## TASK BRIEF
Take the line that contains "right shoulder: (92, 157, 12)" as the first line and the final line of the records as the last; return exactly those lines and the lines between.

==== INPUT DATA

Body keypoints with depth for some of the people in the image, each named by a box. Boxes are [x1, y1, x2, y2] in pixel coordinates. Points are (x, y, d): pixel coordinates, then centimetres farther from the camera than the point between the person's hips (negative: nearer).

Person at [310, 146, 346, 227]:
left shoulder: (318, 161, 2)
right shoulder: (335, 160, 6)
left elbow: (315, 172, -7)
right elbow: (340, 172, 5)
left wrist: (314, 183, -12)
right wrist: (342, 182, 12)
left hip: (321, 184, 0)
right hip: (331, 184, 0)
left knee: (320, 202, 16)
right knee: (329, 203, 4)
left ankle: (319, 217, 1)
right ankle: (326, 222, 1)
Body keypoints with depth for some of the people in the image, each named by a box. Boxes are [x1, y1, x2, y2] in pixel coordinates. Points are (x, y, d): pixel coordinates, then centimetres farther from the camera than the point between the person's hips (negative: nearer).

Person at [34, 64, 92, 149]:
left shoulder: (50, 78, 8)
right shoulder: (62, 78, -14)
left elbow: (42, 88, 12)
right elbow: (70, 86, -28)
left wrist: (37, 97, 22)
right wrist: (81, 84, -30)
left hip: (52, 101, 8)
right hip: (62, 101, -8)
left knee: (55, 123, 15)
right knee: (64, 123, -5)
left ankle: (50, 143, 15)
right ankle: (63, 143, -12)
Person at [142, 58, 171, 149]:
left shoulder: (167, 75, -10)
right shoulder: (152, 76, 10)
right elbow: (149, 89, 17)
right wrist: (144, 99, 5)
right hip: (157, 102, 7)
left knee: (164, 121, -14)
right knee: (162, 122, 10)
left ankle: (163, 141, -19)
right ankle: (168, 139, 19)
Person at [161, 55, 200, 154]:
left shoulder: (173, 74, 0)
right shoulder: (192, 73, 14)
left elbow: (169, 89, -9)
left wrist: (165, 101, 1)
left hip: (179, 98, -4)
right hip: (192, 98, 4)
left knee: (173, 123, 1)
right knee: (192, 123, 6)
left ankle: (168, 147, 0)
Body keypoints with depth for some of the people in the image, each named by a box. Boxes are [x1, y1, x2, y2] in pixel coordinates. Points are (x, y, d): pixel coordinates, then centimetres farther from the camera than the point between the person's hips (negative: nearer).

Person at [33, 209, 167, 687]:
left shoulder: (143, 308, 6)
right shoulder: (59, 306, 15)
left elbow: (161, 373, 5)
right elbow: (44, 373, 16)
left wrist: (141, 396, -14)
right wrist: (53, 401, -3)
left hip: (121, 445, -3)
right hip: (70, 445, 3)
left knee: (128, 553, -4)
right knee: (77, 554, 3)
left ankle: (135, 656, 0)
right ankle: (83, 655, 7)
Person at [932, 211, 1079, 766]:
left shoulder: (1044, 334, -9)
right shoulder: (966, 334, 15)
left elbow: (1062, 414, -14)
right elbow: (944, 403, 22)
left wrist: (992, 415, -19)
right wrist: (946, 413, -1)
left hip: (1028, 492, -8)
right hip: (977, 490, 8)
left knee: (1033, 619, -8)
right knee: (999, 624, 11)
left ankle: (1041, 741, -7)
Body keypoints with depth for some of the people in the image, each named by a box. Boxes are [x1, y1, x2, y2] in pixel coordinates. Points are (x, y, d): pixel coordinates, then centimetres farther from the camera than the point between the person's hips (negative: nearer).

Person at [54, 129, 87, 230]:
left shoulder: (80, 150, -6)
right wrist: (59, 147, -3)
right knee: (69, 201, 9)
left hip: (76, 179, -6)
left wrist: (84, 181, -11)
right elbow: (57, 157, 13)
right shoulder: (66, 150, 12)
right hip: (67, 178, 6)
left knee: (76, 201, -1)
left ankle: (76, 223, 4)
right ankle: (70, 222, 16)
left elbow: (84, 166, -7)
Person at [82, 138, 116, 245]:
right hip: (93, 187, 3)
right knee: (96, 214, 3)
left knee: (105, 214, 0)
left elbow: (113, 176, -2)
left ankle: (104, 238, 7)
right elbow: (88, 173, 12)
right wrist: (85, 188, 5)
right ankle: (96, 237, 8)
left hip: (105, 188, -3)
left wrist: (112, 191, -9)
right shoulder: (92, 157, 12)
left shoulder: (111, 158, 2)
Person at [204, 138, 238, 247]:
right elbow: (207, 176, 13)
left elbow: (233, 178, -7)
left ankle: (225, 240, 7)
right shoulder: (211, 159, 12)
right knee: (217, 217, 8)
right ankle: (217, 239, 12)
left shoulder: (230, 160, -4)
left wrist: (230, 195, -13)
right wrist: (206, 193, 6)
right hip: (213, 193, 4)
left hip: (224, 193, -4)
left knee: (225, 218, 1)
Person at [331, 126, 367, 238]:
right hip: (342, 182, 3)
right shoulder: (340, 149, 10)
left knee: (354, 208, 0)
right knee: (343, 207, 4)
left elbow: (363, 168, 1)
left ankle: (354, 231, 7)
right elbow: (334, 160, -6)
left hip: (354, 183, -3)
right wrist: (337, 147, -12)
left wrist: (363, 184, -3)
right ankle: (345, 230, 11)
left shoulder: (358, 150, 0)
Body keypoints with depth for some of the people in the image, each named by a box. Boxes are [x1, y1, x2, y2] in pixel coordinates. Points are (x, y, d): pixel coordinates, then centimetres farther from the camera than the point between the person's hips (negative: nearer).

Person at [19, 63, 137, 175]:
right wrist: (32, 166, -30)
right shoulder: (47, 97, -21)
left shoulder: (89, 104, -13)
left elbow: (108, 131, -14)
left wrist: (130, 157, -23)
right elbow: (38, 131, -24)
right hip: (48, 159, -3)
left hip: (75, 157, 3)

========

## FINAL ANSWER
right shoulder: (92, 157, 12)
left shoulder: (111, 158, 2)
Person at [204, 138, 238, 247]:
right elbow: (207, 176, 13)
left elbow: (233, 178, -7)
left ankle: (225, 240, 7)
right shoulder: (211, 159, 12)
right knee: (217, 217, 8)
right ankle: (217, 239, 12)
left shoulder: (230, 160, -4)
left wrist: (230, 195, -13)
right wrist: (206, 193, 6)
right hip: (213, 193, 4)
left hip: (224, 193, -4)
left knee: (225, 218, 1)
Person at [331, 126, 367, 238]:
right hip: (342, 182, 3)
right shoulder: (340, 149, 10)
left knee: (354, 208, 0)
right knee: (343, 207, 4)
left elbow: (363, 168, 1)
left ankle: (354, 231, 7)
right elbow: (334, 160, -6)
left hip: (354, 183, -3)
right wrist: (337, 147, -12)
left wrist: (363, 184, -3)
right ankle: (345, 230, 11)
left shoulder: (358, 150, 0)
Body keypoints with depth for some of the people in the image, each named by a box. Boxes are [x1, y1, x2, y2] in pixel coordinates. Points are (x, y, d): pixel coordinates, then centimetres farther from the camera than the point between the person's hips (negative: nearer).

Person at [19, 63, 137, 175]:
right wrist: (32, 166, -30)
right shoulder: (47, 97, -21)
left shoulder: (89, 104, -13)
left elbow: (108, 131, -14)
left wrist: (130, 157, -23)
right elbow: (38, 131, -24)
right hip: (48, 159, -3)
left hip: (75, 157, 3)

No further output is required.